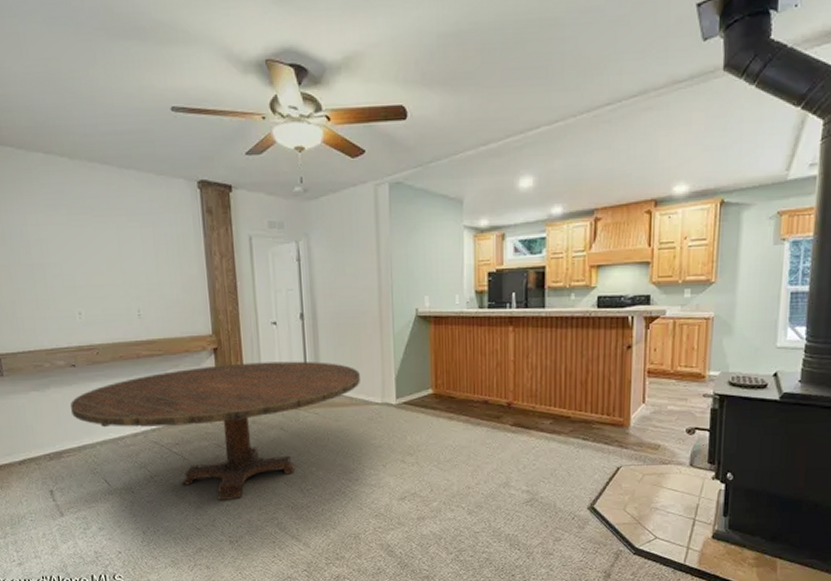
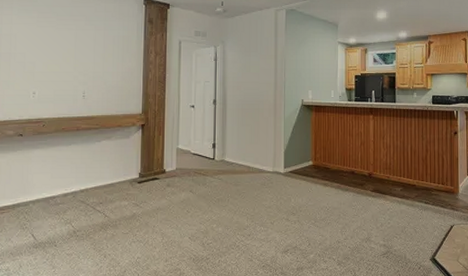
dining table: present [70,361,360,502] -> none [12,136,257,254]

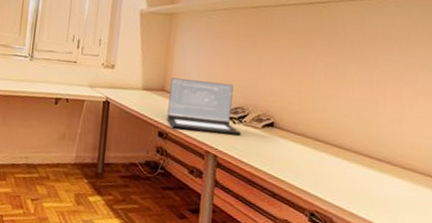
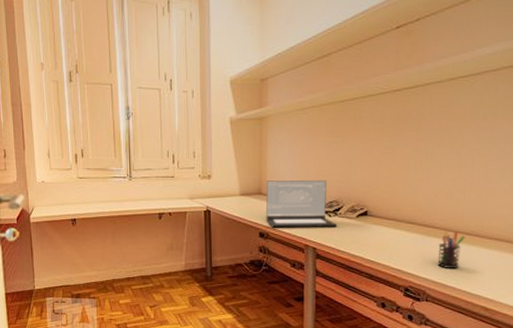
pen holder: none [346,154,377,198] -> present [437,231,465,270]

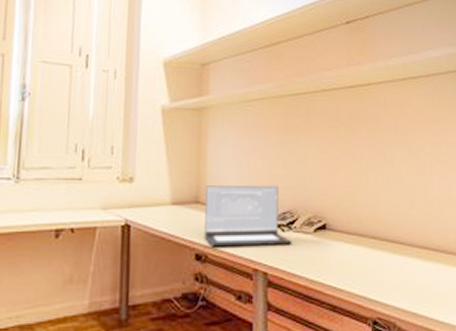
pen holder: present [437,231,465,270] -> none [405,247,432,294]

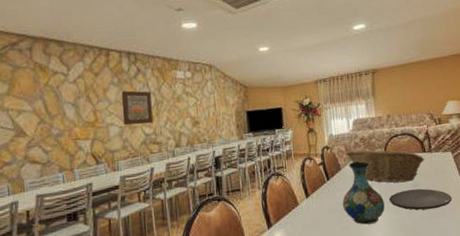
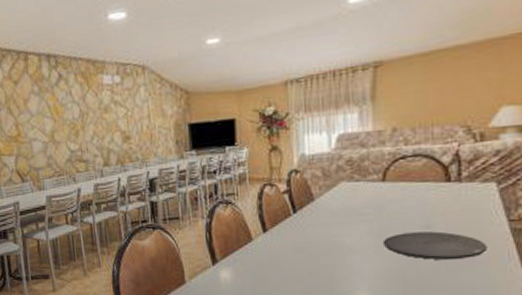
wall art: present [121,90,153,125] -> none [42,100,78,140]
vase: present [343,161,385,225] -> none [314,190,376,271]
fruit basket: present [346,149,425,183] -> none [323,175,449,222]

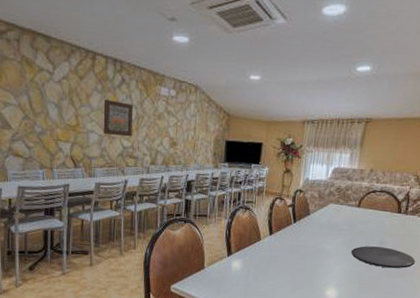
wall art: none [42,100,78,140] -> present [103,99,133,137]

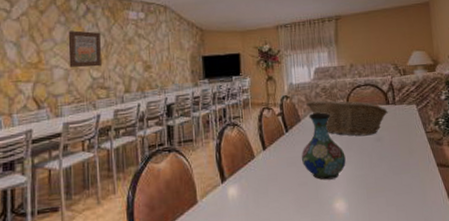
vase: none [304,209,346,271] -> present [302,112,346,180]
fruit basket: none [318,198,399,239] -> present [306,100,389,136]
plate: present [350,246,415,268] -> none [350,142,416,166]

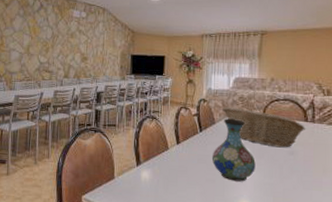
wall art: present [68,30,101,68] -> none [23,22,49,54]

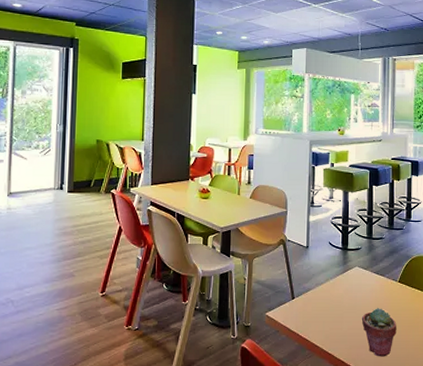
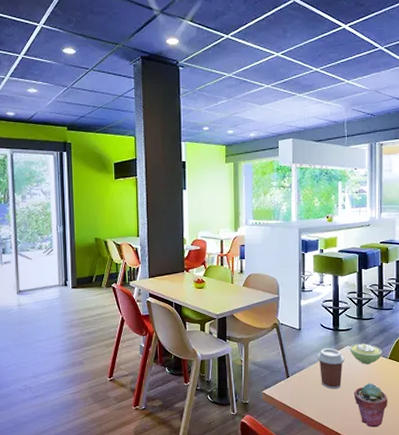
coffee cup: none [325,268,353,314] -> present [317,348,345,390]
sugar bowl: none [358,264,392,287] -> present [349,343,382,364]

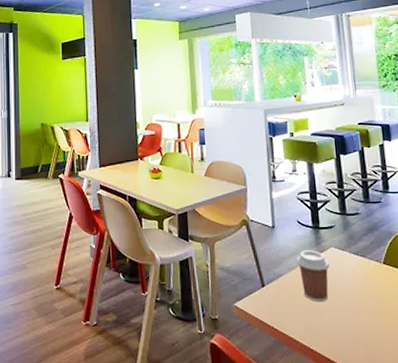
sugar bowl: present [349,343,382,364] -> none [333,244,375,270]
potted succulent: present [353,383,388,427] -> none [344,294,389,353]

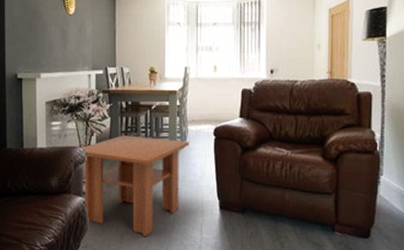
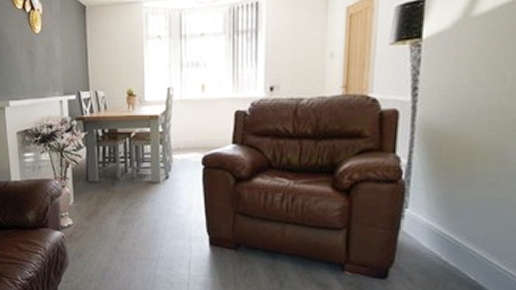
coffee table: present [82,135,189,237] -> none [58,166,174,274]

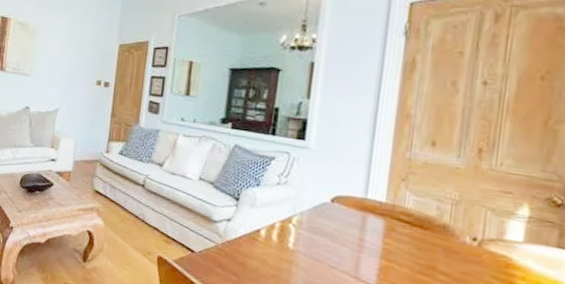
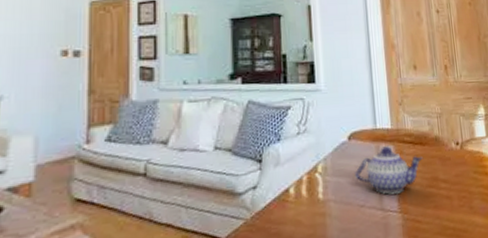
teapot: none [331,218,422,269] -> present [355,146,424,194]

====================

### Work to complete
Your answer must be a single number: how many lines of the entries above contain the string "bowl".

### Solution to this exercise
2